As opiniões sobre se o PD e o suíço-alemão devem ser classificados como dialetos ou línguas divergem, mas, de acordo com Louden, não há critérios formais para definir. Para os próprios falantes isso não importa, uma vez que, em PD, a palavra para língua e dialeto é a mesma: ‘Schprooch’.

Independentemente de quantos falantes uma língua ou dialeto tem, Seiler propõe que ambas sejam tratadas como tendo igual valor.

“Cada língua é uma estrutura cognitiva muito complexa e é inteiramente desenvolvida para cumprir funções comunicativas, sociais, psicológicas e cognitivas,” diz ele.

“Não se pode justificar classificar línguas faladas por pequenas populações, ou línguas que não existem em forma escrita (que constituem a maioria das línguas do mundo!) como menos relevantes. A diversidade linguística é uma das coisas mais admiráveis da cultura humana.”

Comunidades afins

Além dos Amish e das comunidades menonitas nos EUA, existe outro grupo anabatista que também se estabeleceu na América do Norte em consequência das perseguições na Europa: os Huteritas. Essas comunidades se assentaram principalmente no Canadá, e tem sua origem no norte da Itália e na Áustria. Como os Amish, eles usam roupas distintas e têm famílias numerosas. Mas no lugar de PD e suíço-alemão-Amish, eles falam huteriano, uma forma do alemão austríaco.

Conexão espiritual

Louden, que também é menonita, diz que hoje a maioria dos falantes de PD e suíço-alemão-Amish nos EUA veem a língua suíça como uma parte integral de sua espiritualidade, mas não se identificam de modo particularmente intenso com a Suíça enquanto nação.

-=-=-

→ Exercício breve 1
Apresente como lista JSON de strings, uma para cada linha e sem as linhas em branco, os registros desde o início até a linha que contém "building: (504, 169)", ambas incluídas. Deixe as imagens fora da resposta.
→ Exercício breve 2
Dê prosseguimento ao texto sobre o PD e o suíço-alemão-Amish a partir do ponto em que ele termina.
O texto e os registros não guardam relação entre si.

Parte de um arquivo de dados

-=-=-

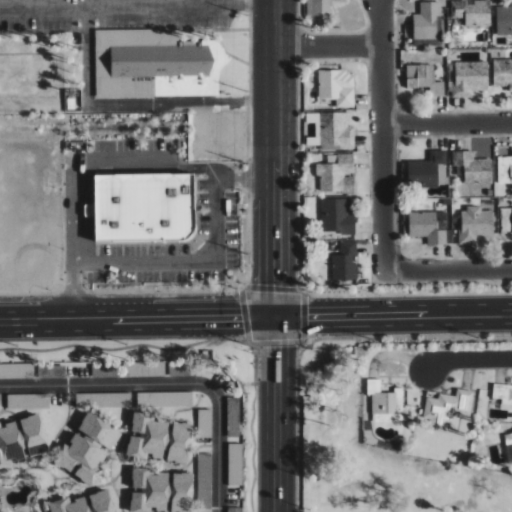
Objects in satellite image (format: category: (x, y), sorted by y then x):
road: (137, 6)
building: (319, 7)
building: (472, 12)
building: (504, 19)
building: (427, 23)
road: (329, 48)
building: (150, 65)
building: (502, 73)
building: (469, 78)
building: (423, 79)
building: (336, 87)
road: (131, 106)
road: (448, 121)
building: (335, 131)
road: (384, 132)
road: (276, 143)
building: (473, 167)
building: (504, 169)
building: (428, 170)
building: (336, 175)
building: (142, 207)
building: (336, 216)
building: (506, 220)
building: (475, 225)
building: (426, 228)
building: (344, 262)
road: (449, 263)
traffic signals: (278, 287)
road: (277, 303)
road: (394, 316)
traffic signals: (308, 318)
traffic signals: (242, 319)
road: (138, 320)
road: (276, 333)
traffic signals: (276, 348)
road: (467, 360)
building: (16, 370)
building: (139, 370)
building: (54, 371)
road: (169, 381)
building: (503, 395)
building: (103, 399)
building: (381, 402)
building: (447, 409)
building: (233, 417)
building: (204, 423)
road: (276, 430)
building: (158, 439)
building: (21, 440)
building: (509, 445)
building: (86, 449)
park: (378, 460)
building: (204, 481)
building: (148, 491)
building: (180, 492)
building: (100, 502)
building: (69, 505)
building: (235, 509)
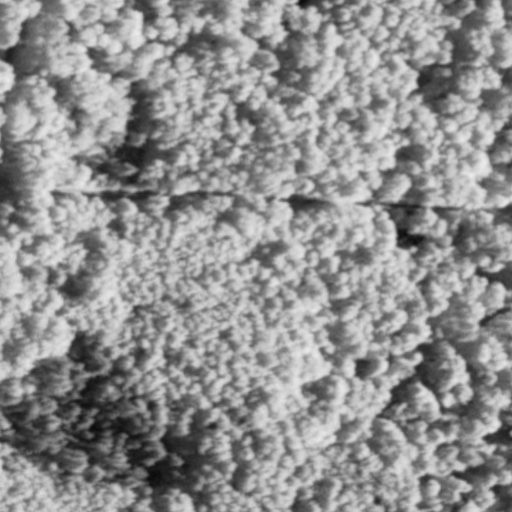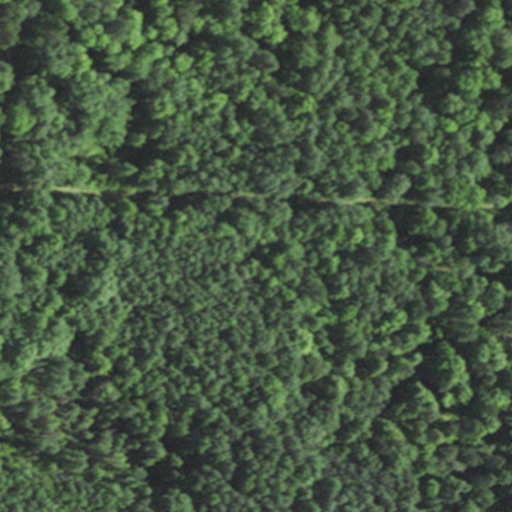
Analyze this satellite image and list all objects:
road: (11, 43)
road: (255, 197)
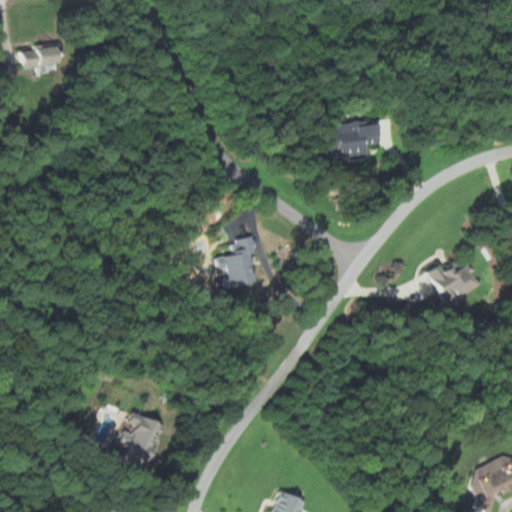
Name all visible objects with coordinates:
building: (37, 57)
building: (37, 57)
building: (344, 137)
building: (345, 139)
road: (220, 155)
road: (501, 193)
building: (234, 261)
building: (234, 264)
building: (450, 277)
building: (449, 280)
road: (328, 306)
building: (136, 436)
building: (139, 437)
building: (489, 480)
building: (490, 480)
building: (282, 502)
building: (282, 503)
building: (108, 509)
building: (105, 510)
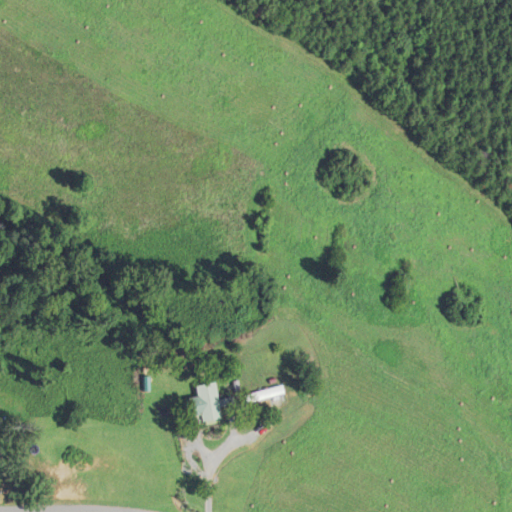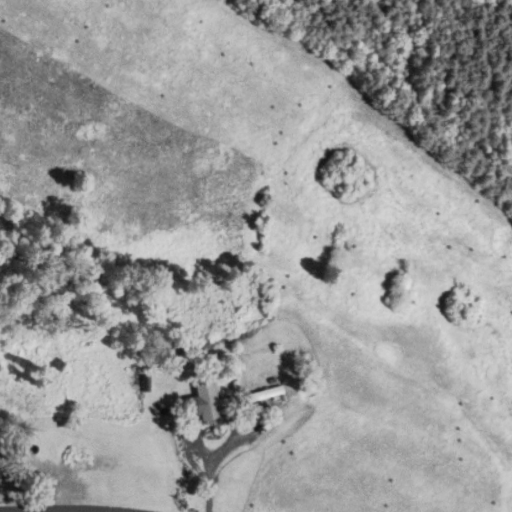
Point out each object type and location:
building: (261, 394)
building: (202, 403)
road: (205, 449)
road: (56, 510)
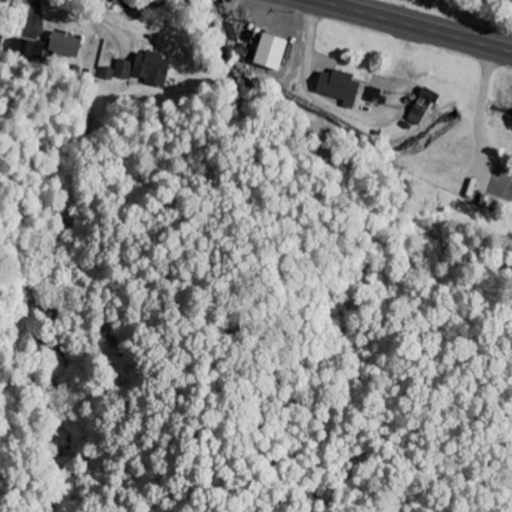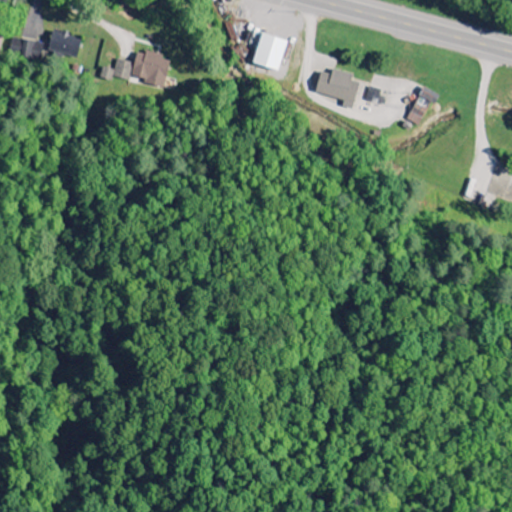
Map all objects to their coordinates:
road: (416, 25)
building: (2, 39)
building: (64, 45)
building: (269, 52)
building: (139, 69)
building: (337, 86)
building: (373, 95)
building: (421, 107)
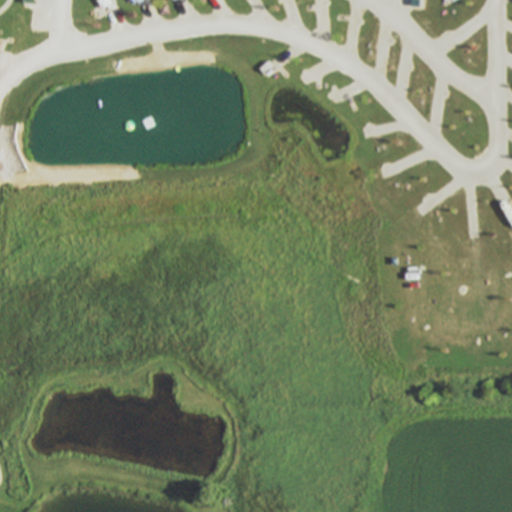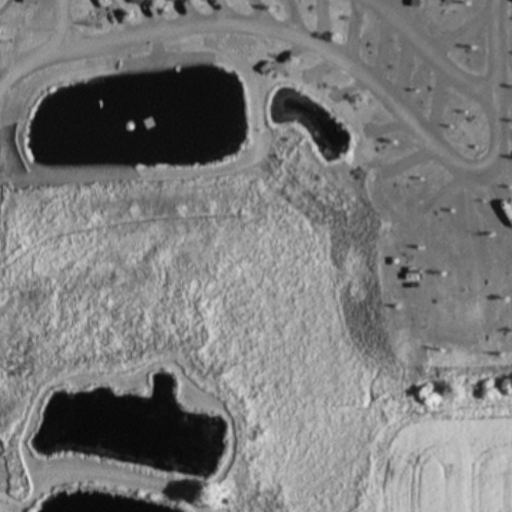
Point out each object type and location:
road: (295, 35)
road: (51, 53)
road: (431, 54)
road: (497, 86)
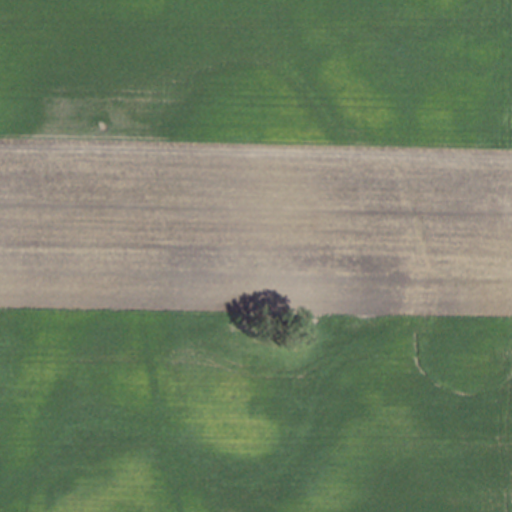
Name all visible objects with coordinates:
crop: (255, 256)
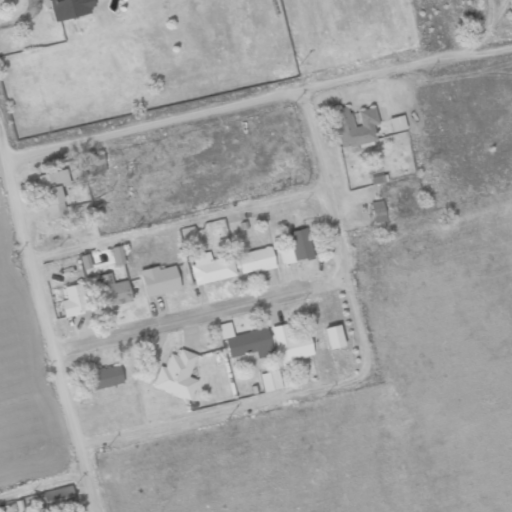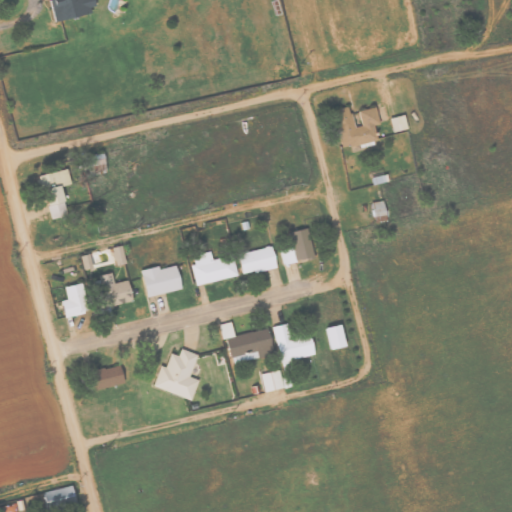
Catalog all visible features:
building: (67, 8)
building: (68, 8)
road: (258, 100)
building: (396, 123)
building: (354, 125)
building: (352, 126)
building: (94, 164)
building: (52, 191)
building: (53, 192)
building: (376, 211)
road: (179, 222)
building: (295, 247)
building: (296, 247)
building: (116, 255)
building: (116, 255)
building: (254, 260)
building: (255, 260)
building: (84, 261)
building: (84, 261)
building: (210, 268)
building: (210, 268)
building: (158, 280)
building: (158, 280)
building: (107, 291)
building: (108, 293)
building: (72, 300)
building: (72, 300)
road: (200, 314)
road: (46, 322)
building: (332, 337)
building: (332, 337)
building: (244, 343)
building: (289, 343)
building: (248, 344)
building: (289, 346)
road: (361, 374)
building: (176, 375)
building: (176, 375)
building: (105, 377)
building: (104, 378)
building: (269, 380)
building: (269, 380)
road: (42, 485)
building: (59, 499)
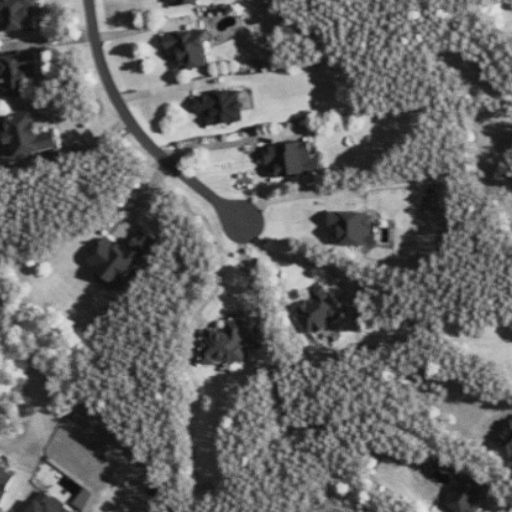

-=-=-

→ Resposta final 1
[
  "Objects in satellite image (format: category: (x, y), sorted by y then x):",
  "road: (137, 6)",
  "building: (319, 7)",
  "building: (472, 12)",
  "building: (504, 19)",
  "building: (427, 23)",
  "road: (329, 48)",
  "building: (150, 65)",
  "building: (502, 73)",
  "building: (469, 78)",
  "building: (423, 79)",
  "building: (336, 87)",
  "road: (131, 106)",
  "road: (448, 121)",
  "building: (335, 131)",
  "road: (384, 132)",
  "road: (276, 143)",
  "building: (473, 167)",
  "building: (504, 169)"
]

→ Resposta final 2
“Eles querem preservar uma preciosa herança que é fundamentalmente espiritual, mas para a qual a língua é um importante símbolo e um laço tangível,” die ele.

Alguns grupos anabatistas americanos viajam de volta à Suíça para visitar as regiões de onde seus ancestrais são oriundos, em particular a região do vale do rio Emme (Emmental).

Quando eles [os Amish e os Menonitas] pensam na Suíça, eles pensam nos mesmos estereótipos que todo mundo usa: queijo, chocolate, Alpes, Heidi, relógios de cuco,” diz Louden. “Mas eles são profundamente cientes das razões que levaram seus ancestrais a partirem. Seus ancestrais tiveram uma experiência brutal nas mãos do governo suíço e das autoridades religiosas, particularmente no século 17.”

Fazendo as contas

Hoje nos EUA o “pennsylvania dutch” é falado em 31 estados, principalmente na Pennsylvania, Ohio, Indiana e Wisconsin, por aproximadamente entre 300.000 e 350.000 Amish e Menonitas ortodoxos.

Estatísticas confiáveis sobre o número de falantes de PD que não pertencem a uma seita, mas sim cujos ancestrais eram afiliados às igrejas Luteranas e reformadas (protestantes) são difíceis de serem obtidas. Ainda assim, acredita-se que o seu número não chegue a 40.000 pessoas.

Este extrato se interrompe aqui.